*** Opening of EXERCISE DATA ***

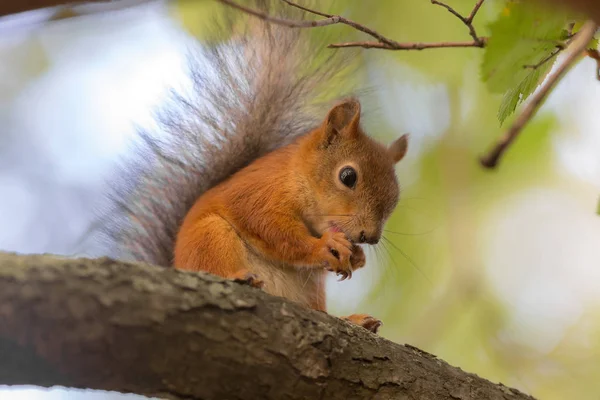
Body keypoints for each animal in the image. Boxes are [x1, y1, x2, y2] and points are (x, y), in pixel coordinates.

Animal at [98, 0, 408, 334]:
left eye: (395, 196)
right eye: (348, 176)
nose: (370, 237)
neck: (297, 177)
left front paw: (358, 257)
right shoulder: (257, 193)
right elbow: (270, 227)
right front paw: (324, 246)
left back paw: (352, 320)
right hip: (210, 237)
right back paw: (239, 278)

*** Close of EXERCISE DATA ***

■ TASK DIRECTIONS
Your answer must be an exact copy of the records above, with every picture left out.

■ COMPLETED EXERCISE
Body keypoints for each animal in the image. Boxes are [x1, y1, x2, y2] and points are (x, y), in pixel coordinates.

Animal at [98, 0, 408, 334]:
left eye: (395, 196)
right eye: (348, 176)
nose: (370, 237)
neck: (297, 177)
left front paw: (358, 257)
right shoulder: (257, 193)
right elbow: (270, 227)
right front paw: (324, 246)
left back paw: (352, 320)
right hip: (210, 237)
right back paw: (239, 278)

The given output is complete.